At the same time, though, you could eat the most “perfectly” balanced, nutrient-dense wonder meal and still get a bellyache if your agni can’t break it all down into parts that your body can use. This is one of the reasons that Ayurveda doesn’t really promote raw food diets. “More intact nutrients” doesn’t mean much if your body can’t make good use of them. (But that’s another post.)

If your agni is either too weak or too strong, it can cause problems in your body and mind over time. However, even healthy agni fluctuates somewhat over time, responding to changes in the environment. For example, in the summer agni tends to burn with less intensity than in the winter, when your body insulates its heat into the core to maintain the warmth of your organs.

Agni and Cooking

Put simply, digestion itself is actually a cooking process.

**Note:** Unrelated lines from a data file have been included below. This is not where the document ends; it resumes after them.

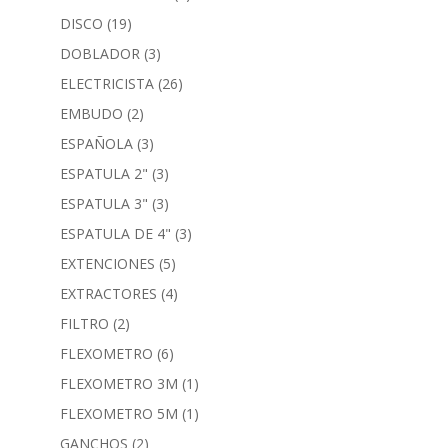
DISCO
(19)
DOBLADOR
(3)
ELECTRICISTA
(26)
EMBUDO
(2)
ESPAÑOLA
(3)
ESPATULA 2"
(3)
ESPATULA 3"
(3)
ESPATULA DE 4"
(3)
EXTENCIONES
(5)
EXTRACTORES
(4)
FILTRO
(2)
FLEXOMETRO
(6)
FLEXOMETRO 3M
(1)
FLEXOMETRO 5M
(1)
GANCHOS
(2)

Properly prepared food means less work for your body and better assimilation. But since cooking is really about transformation, it can mean a few different things. Of course, there’s cooking with fire or hot water (heated by fire), but techniques like pickling with salt, acid, or spices and fermentation also aid digestion when used in moderation.

The very best way to support your agni is to give it the proper time and space to do it’s job.

Here are some tips for supporting your agni:

  • Wait at least 4 hours between meals (with no snacking in between).
  • Drink very little liquid with meals — or even within 1 hour of eating. Small sips of warm soup or tea may aid digestion, but a big glass of icy drink will smother the flame of agni.
  • Eat only during daylight hours. Give your body at least a full 12 hours of night to perform the more subtle aspects of digestion — clearing out your organs and allowing them to rest, assimilating new experiences and skills, and digesting emotions.

Try This Classic Ayurvedic Digestive Tea

Boil together:

  • ¼ tsp. cumin seeds
  • ¼ tsp. coriander seeds
  • ½ tsp. fennel seeds
  • 2 c. water

Sip a small cup of this tea with a meal or a larger one 1-2 hours after eating.

Improving your physical digestion will quickly help you clear your mind and open your heart more. It turns out the body, mind, and heart really are all connected.